LC 1039. Minimum Score Triangulation of Polygon.md

Description

Given N, consider a convex N-sided polygon with vertices labelled A[0], A[i], …, A[N-1] in clockwise order.
Suppose you triangulate the polygon into N-2 triangles. For each triangle, the value of that triangle is the product of the labels of the vertices, and the total score of the triangulation is the sum of these values over all N-2 triangles in the triangulation.
Return the smallest possible total score that you can achieve with some triangulation of the polygon.

Input: [1,2,3]
Output: 6
Explanation: The polygon is already triangulated, and the score of the only triangle is 6.

Solution

We can use dp to solve this problem, dp[i][j] means the result from i to j, therefore, we should get dp[0][n - 1].
The function is very easy to understand.

class Solution:
    def minScoreTriangulation(self, A: List[int]) -> int:
        # bottom up solution
        cache = {}
        def dp(i, j):
            if (i, j) not in cache:
                cache[i, j] = min([dp(i, k) + dp(k, j) + A[i] * A[j] * A[k] for k in range(i + 1, j)] or [0])
            return cache[i, j]
        return dp(0, len(A) - 1)
        
        # top down solution
        n = len(A)
        dp = [[0] * n for _ in range(n)]
        for d in range(2, n):
            for i in range(n - d):
                j = i + d
                dp[i][j] = min(dp[i][k] + dp[k][j] + A[i] * A[j] * A[k] for k in range(i + 1, j))
        return dp[0][n - 1]

■ Excerpted data:
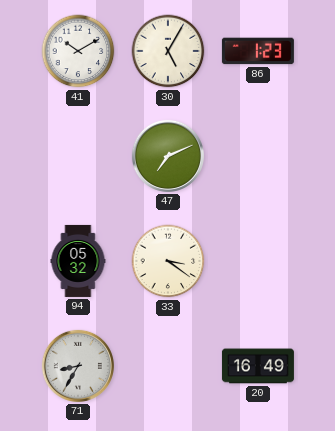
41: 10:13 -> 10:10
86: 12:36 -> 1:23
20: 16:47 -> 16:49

--

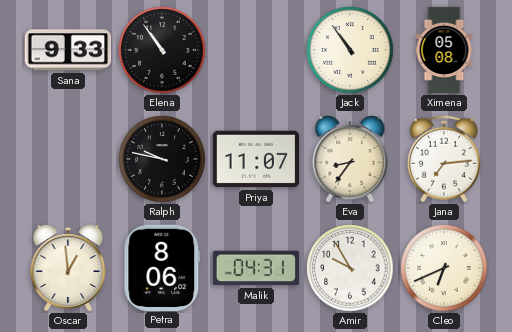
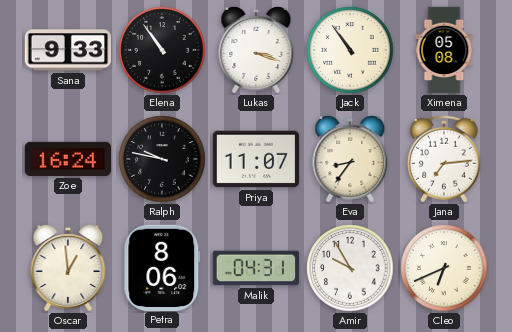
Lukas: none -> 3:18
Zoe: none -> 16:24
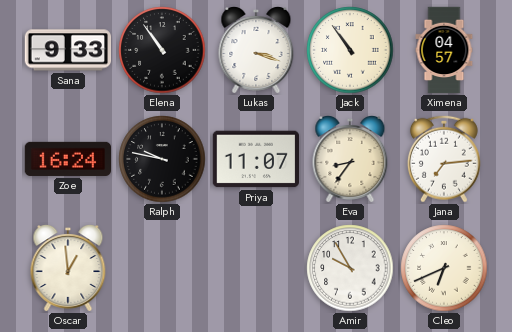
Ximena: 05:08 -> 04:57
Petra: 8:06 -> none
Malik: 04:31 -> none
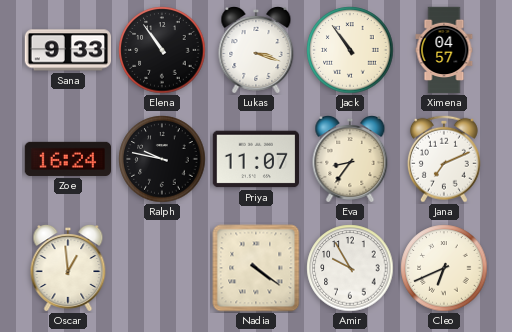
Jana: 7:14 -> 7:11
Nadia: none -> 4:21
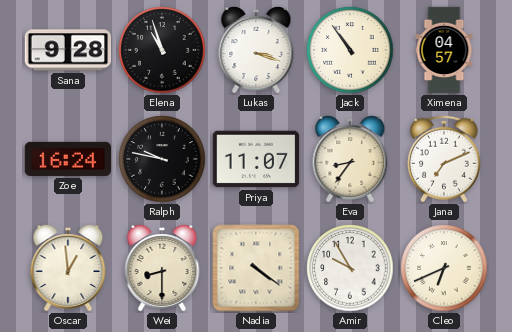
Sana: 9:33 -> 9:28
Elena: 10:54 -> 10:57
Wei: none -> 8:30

■ Exercise description: In the polygon triangulation problem, turn the paragraph beginning "Suppose you triangulate the polygon" into a short bulleted list that keeps its main facts. The lines of records have no role in what is asked here.

■ Complete response:
- The polygon is triangulated into N-2 triangles.
- Each triangle's value is the product of its vertex labels.
- The total score is the sum of the values of all N-2 triangles.